Etliche eingebürgerte Sportler sind in Österreich geboren
Bei den wenigen Prominenten gehe es oft um Prestige, sagt Valchars. Doch sonst? Ein Motiv dürften Doppelstaatsbürgerschaften sein, die bei diesen Einbürgerungen möglich sind, beim herkömmlichen Weg aber nicht. Valchars ist aber auch aufgefallen, dass der Anteil Jugendlicher, die auf Basis der „erbrachten und erwarteten außerordentlichen Leistungen“ eingebürgert werden, immer größer wird und zuletzt bei durchschnittlich 30 Prozent lag. Früher waren das nur Einzelfälle.
Es fällt auf, dass vor allem in der Gruppe der Sportler etliche in Österreich geboren wurden und aufgewachsen sind, etwa Rapid-Verteidiger Aristot Tambwe-Kasengele. „Dass sie nicht einmal im Laufe ihres Heranwachsens die Staatsbürgerschaft erhalten, sondern auf diese Art eingebürgert werden müssen, zeigt, wie restriktiv das Gesetz ist“, sagt Valchars. Dazu kommt: Einige Sportverbände sehen Einsatzbeschränkungen vor, wenn Einbürgerungen nach dem 16. Geburtstag erfolgen.
Keine Änderungen geplant
Ähnlich wie bei Profifußballern sind auch in der Wissenschaft längere Auslandsaufenthalte üblich und für gute akademische Karrieren fast eine Notwendigkeit. Dies steht jedoch der Voraussetzung des „ununterbrochenen Wohnsitzes“ in Österreich entgegen, um nach zehn Jahren eingebürgert werden zu können. Eine Gastprofessur im Ausland bedeutet, dass diese Frist wieder von Neuem zu laufen beginnt.
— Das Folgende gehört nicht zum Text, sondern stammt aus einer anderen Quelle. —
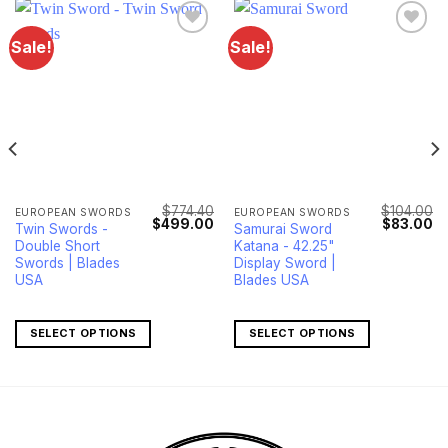
Sale!
Sale!
$
774.40
$
104.00
EUROPEAN SWORDS
EUROPEAN SWORDS
Current
Original
Current
Original
Cu
$
499.00
$
83.00
Twin Swords -
Samurai Sword
price
price
price
price
pr
Double Short
Katana - 42.25"
s:
was:
is:
was:
is:
$1,090.00.
$774.40.
$499.00.
$104.00.
$8
Swords | Blades
Display Sword |
USA
Blades USA
SELECT OPTIONS
SELECT OPTIONS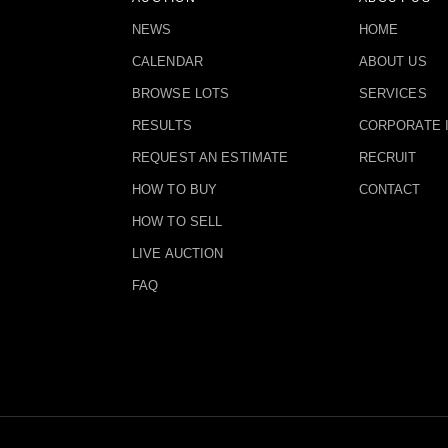
NEWS
HOME
CALENDAR
ABOUT US
BROWSE LOTS
SERVICES
RESULTS
CORPORATE 
REQUEST AN ESTIMATE
RECRUIT
HOW TO BUY
CONTACT
HOW TO SELL
LIVE AUCTION
FAQ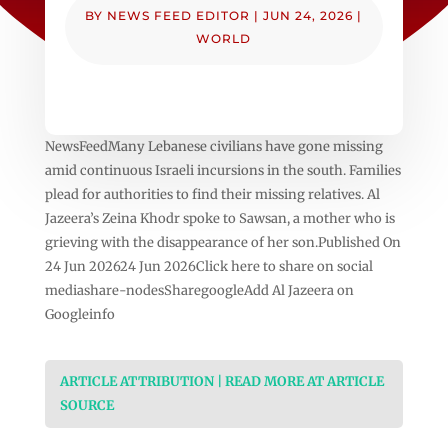
BY
NEWS FEED EDITOR
|
JUN 24, 2026
|
WORLD
NewsFeedMany Lebanese civilians have gone missing
amid continuous Israeli incursions in the south. Families
plead for authorities to find their missing relatives. Al
Jazeera’s Zeina Khodr spoke to Sawsan, a mother who is
grieving with the disappearance of her son.Published On
24 Jun 202624 Jun 2026Click here to share on social
mediashare-nodesSharegoogleAdd Al Jazeera on
Googleinfo
ARTICLE ATTRIBUTION | READ MORE AT ARTICLE
SOURCE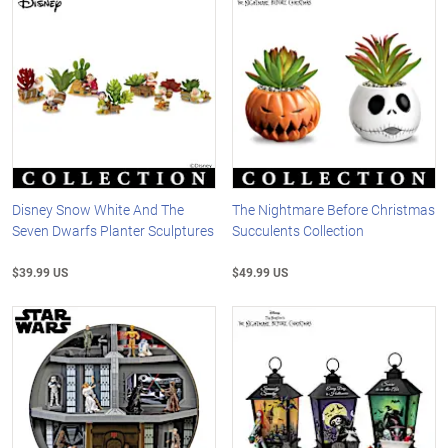
Disney Snow White And The
The Nightmare Before Christmas
Seven Dwarfs Planter Sculptures
Succulents Collection
$39.99 US
$49.99 US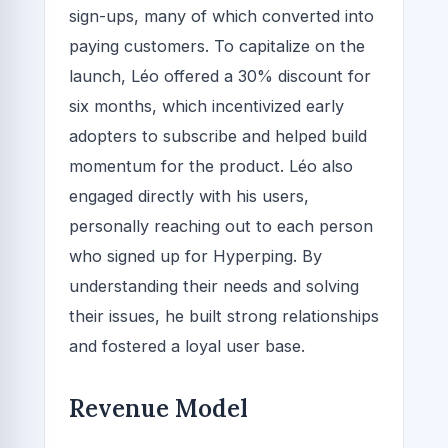
sign-ups, many of which converted into
paying customers. To capitalize on the
launch, Léo offered a 30% discount for
six months, which incentivized early
adopters to subscribe and helped build
momentum for the product. Léo also
engaged directly with his users,
personally reaching out to each person
who signed up for Hyperping. By
understanding their needs and solving
their issues, he built strong relationships
and fostered a loyal user base.
Revenue Model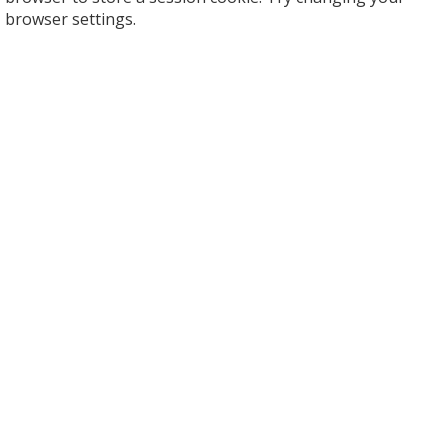
browser settings.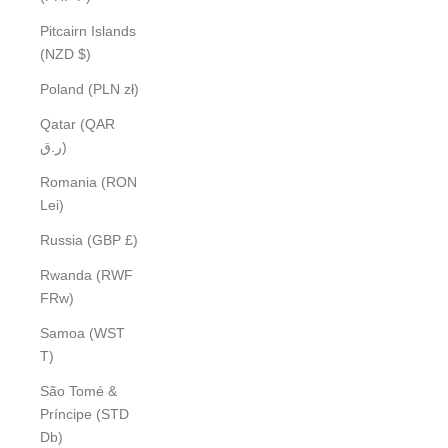
Pitcairn Islands
(NZD $)
Poland (PLN zł)
Qatar (QAR
ر.ق)
Romania (RON
Lei)
Russia (GBP £)
Rwanda (RWF
FRw)
Samoa (WST
T)
São Tomé &
Príncipe (STD
Db)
Bei einer Einbürgerung per Regierungsbeschluss kann dieses Problem umgangen werden. Auf Nachfrage der Kleinen Zeitung sah keines der hauptsächlich betroffenen Ministerien eine Notwendigkeit, die Einbürgerungen nach Gutdünken der Regierung zu ändern. Es mag nicht mehr zeitgemäß sein, bietet aber die Möglichkeit, Härtefälle zu vermeiden. Und deren gibt es viele.